Yes, I’d accept that deal *IF* the D’s and R’s would (a) implement public funding of campaigns, and (b) put congressmen on a pay-for-performance basis, and (c) require that ALL government employees be on the same Medicare and Social Security that we geezers are on.

Now watch both sides squirm.

Jack Lohman
http://MoneyedPoliticians.net

For decades, govt has been cutting from the needs of the people and the country, redistributing all of that money upward, to the rich, and maintaining extreme military spending. The US has remained engaged in war more often than not for the past century! That’s insane! We cut General Assistance (welfare) down to zero, and redistributed that money upward. Then AFDC was “reformed” right out of existence, redistributing that money upward. A massive amount of spending, for everything from mental health care to schools, parks to emergency services, has been cut to the bone, with all of that money redistributed upward. Enough! Stop paying corporations the cost of shipping our jobs out, get the rich off of welfare and get out of the war business.

 

    @dhfabian: Sorry, can’t do it. The wealthy CEOs fund their elections and cash bribes would come to a halt if money no longer bought favors. The ONLY answer is a 100% turnover in 2014. We have to get pissed, and show it.
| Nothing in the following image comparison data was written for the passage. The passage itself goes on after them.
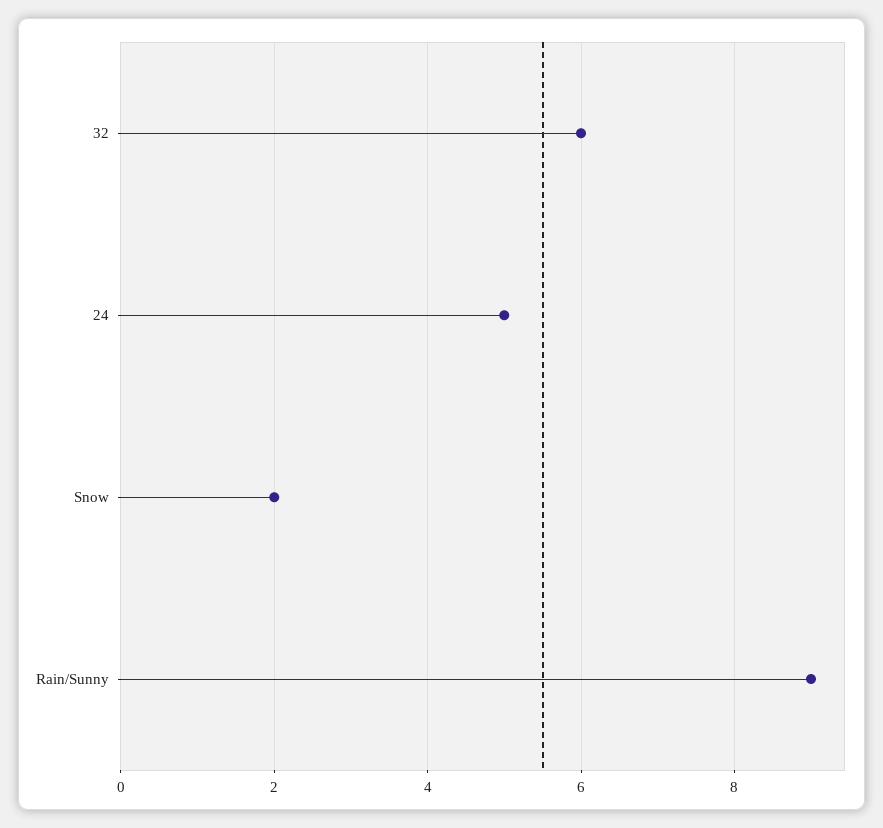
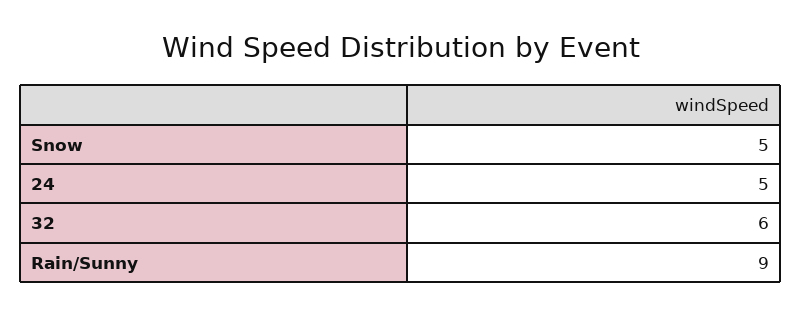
Snow: 2 -> 5

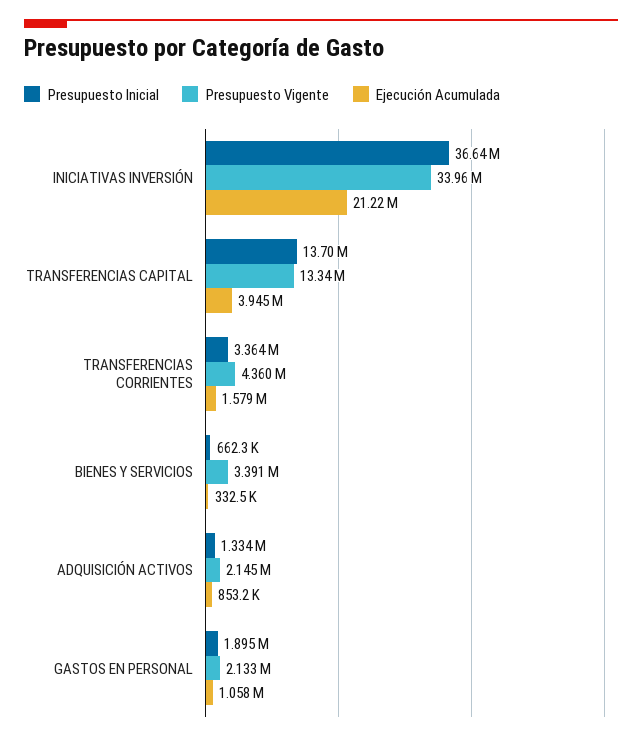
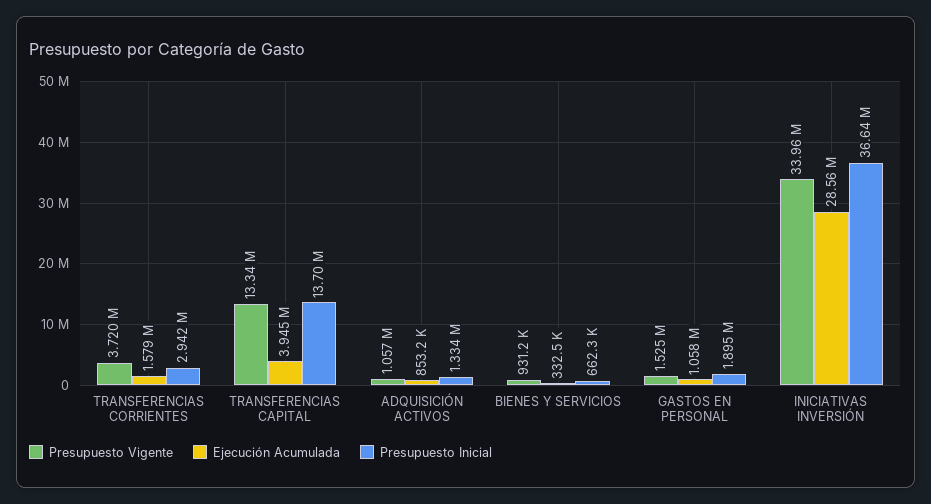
Ejecución Acumulada, INICIATIVAS INVERSIÓN: 21220000 -> 28560000
Presupuesto Inicial, TRANSFERENCIAS CORRIENTES: 3364000 -> 2942000
Presupuesto Vigente, TRANSFERENCIAS CORRIENTES: 4360000 -> 3720000
Presupuesto Vigente, BIENES Y SERVICIOS: 3391000 -> 931200
Presupuesto Vigente, ADQUISICIÓN ACTIVOS: 2145000 -> 1057000
Presupuesto Vigente, GASTOS EN PERSONAL: 2133000 -> 1525000

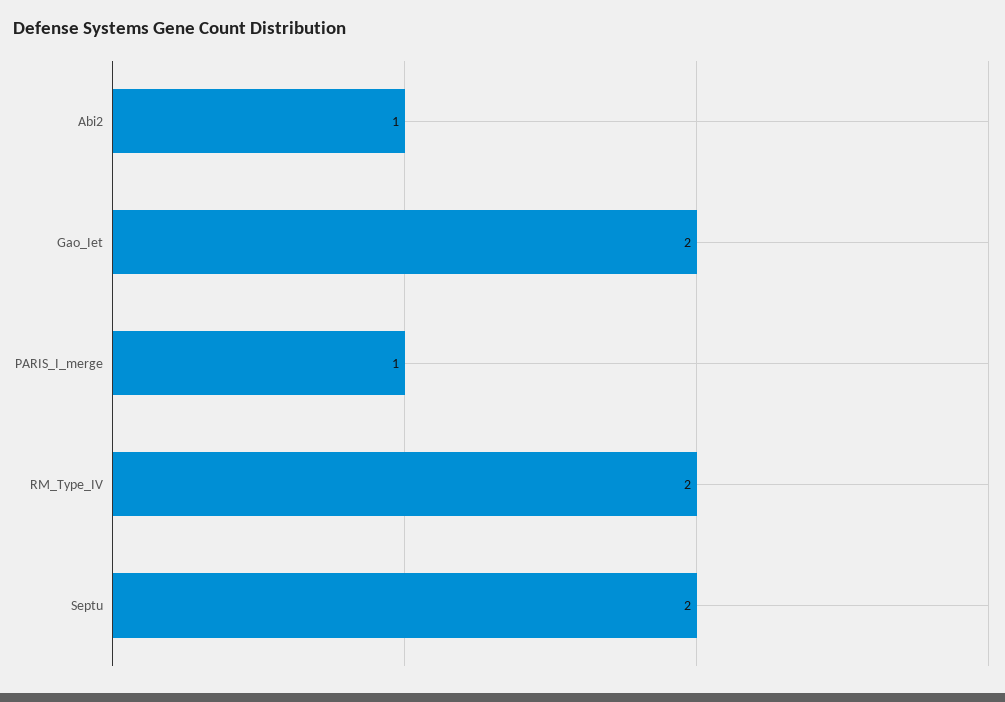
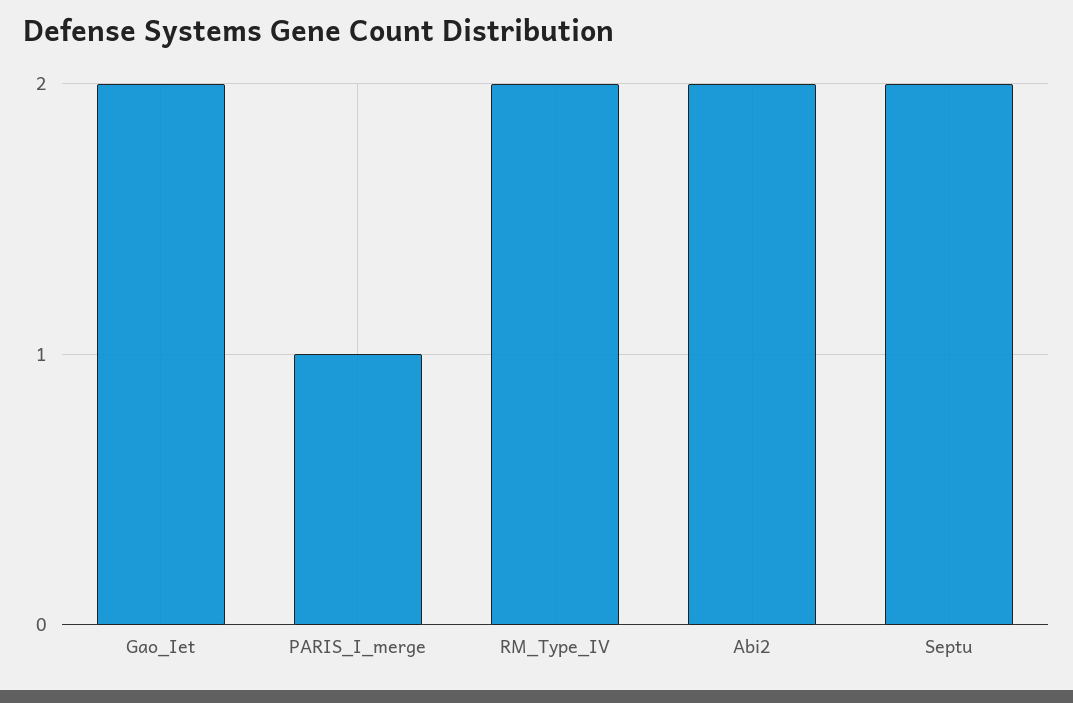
Abi2: 1 -> 2

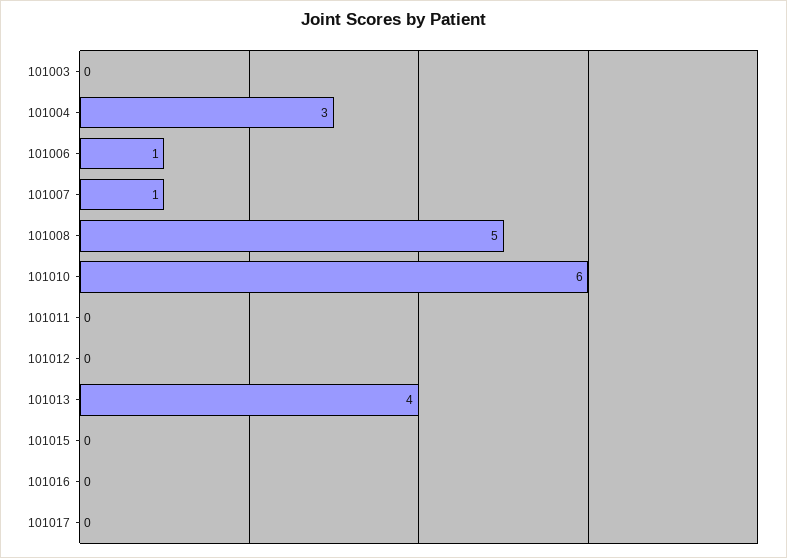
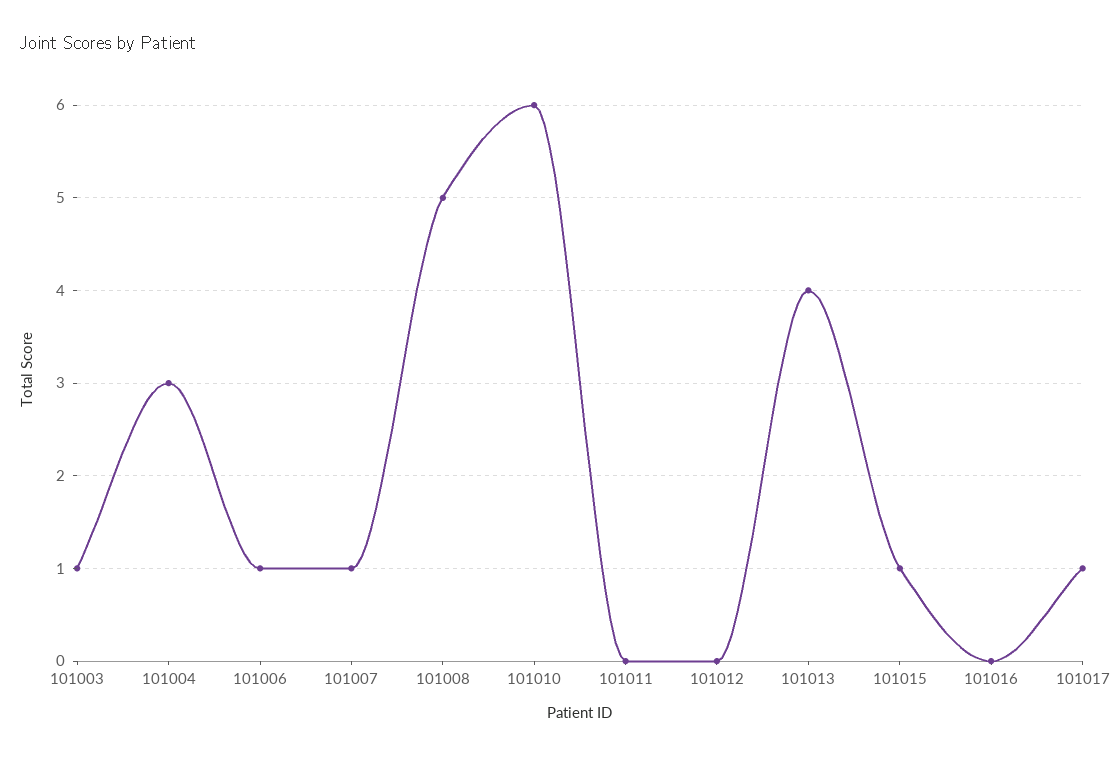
101003: 0 -> 1
101015: 0 -> 1
101017: 0 -> 1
When I heard about Boehner’s deal on the radio this morning I could scarcely contain my anger. The frightening thing is that he may convince enough people that this is a reasonable compromise – after all you have to have experienced Social Security and Medicare to know that, when done properly, they can help, but to cut them in order to make up for tax gifts to the rich is so egregious that it should make every one’s blood boil.